Category Archives: RDF
RDF = bigger piles
Last week at a meeting of all the Mellon funded projects I heard a lot of discussion about RDF as a key technology for interoperability. RDF (Resource Description Framework) is a data model for machine readable metadata and a necessary, but not sufficient requirement for the semantic web. On top of this data model you need applications that can read RDF. On top of the applications you need the ability to understand the meaning in the RDF structured data. This is the really hard part: matching the meaning of two pieces of data from two different contexts still requires human judgement. There are people working on the complex algorithmic gymnastics to make this easier, but so far, it’s still in the realm of the experimental.
So why pursue RDF? The goal is to make human knowledge, implicit and explicit, machine readable. Not only machine readable, but automatically shareable and reusable by applications that understand RDF. Researchers pursuing the semantic web hope that by precipitating an integrated and interoperable data environment, application developers will be able to innovate in their business logic and provide better services across a range of data sets.
Why is this so hard? Well, partly because the world is so complex, and although RDF is theoretically able to model an entire world’s worth of data relationships, doing it seamlessly is just plain hard. You can spend time developing a RDF representation of all the data in your world, then someone else will come along with their own world, with their own set of data relationships. Being naturally friendly, you take in their data and realize that they have a completely different view of the category “Author,” “Creator,” “Keywords,” etc. Now you have a big, beautiful dataset, with a thousand similar, but not equivalent pieces. The hard part—determining relationships between the data.
We immediately considered how RDF and Sophie would work. RDF importing/exporting in Sophie could provide value by preparing Sophie for integration with other RDF capable applications. But, as always, the real work is figuring out what it is that people could do with this data. Helping users derive meaning from a dataset begs the question: what kind of meaning are we trying to help them discover? A universe of linguistic analysis? Literary theory? Historical accuracy? I think a dataset that enabled all of these would be 90% metadata, and 10% data. This raises another huge issue: entering semantic metadata requires skill and time, and is therefore relatively rare.

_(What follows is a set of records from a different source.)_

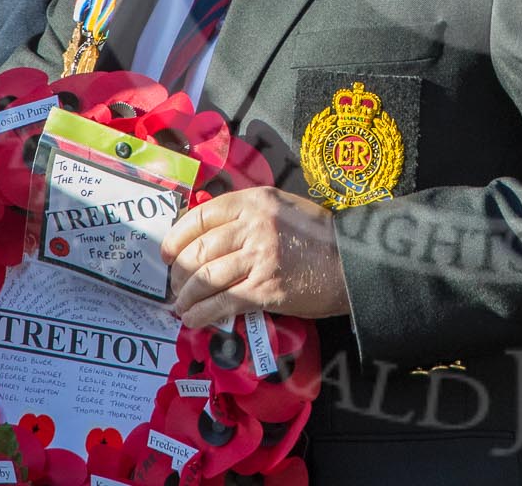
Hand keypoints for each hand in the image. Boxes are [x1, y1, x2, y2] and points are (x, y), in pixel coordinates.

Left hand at [163, 187, 350, 327]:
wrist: (354, 261)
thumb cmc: (319, 236)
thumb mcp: (283, 209)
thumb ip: (248, 216)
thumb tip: (209, 237)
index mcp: (255, 201)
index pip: (201, 216)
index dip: (177, 237)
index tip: (167, 253)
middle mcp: (254, 225)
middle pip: (198, 250)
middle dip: (179, 273)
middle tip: (175, 286)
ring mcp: (260, 257)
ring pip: (206, 278)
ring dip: (187, 296)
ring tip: (181, 306)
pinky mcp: (266, 289)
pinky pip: (222, 302)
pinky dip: (202, 314)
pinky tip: (193, 320)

In the end, RDF creates bigger, better piles of data—intact with provenance and other unique characteristics derived from the originating context. This metadata is important information that we’d rather hold on to than irrevocably discard, but it leaves us stuck with a labyrinth of data, until we create the tools to guide us out. RDF is ten years old, yet it hasn’t achieved the acceptance of other solutions, like XML Schemas or DTD’s. They have succeeded because they solve limited problems in restricted ways and require relatively simple effort to implement. RDF’s promise is that it will solve much larger problems with solutions that have more richness and complexity; but ultimately the act of determining meaning or negotiating interoperability between two systems is still a human function. The undeniable fact of it remains— it’s easy to put everyone’s data into RDF, but that just leaves the hard part for last.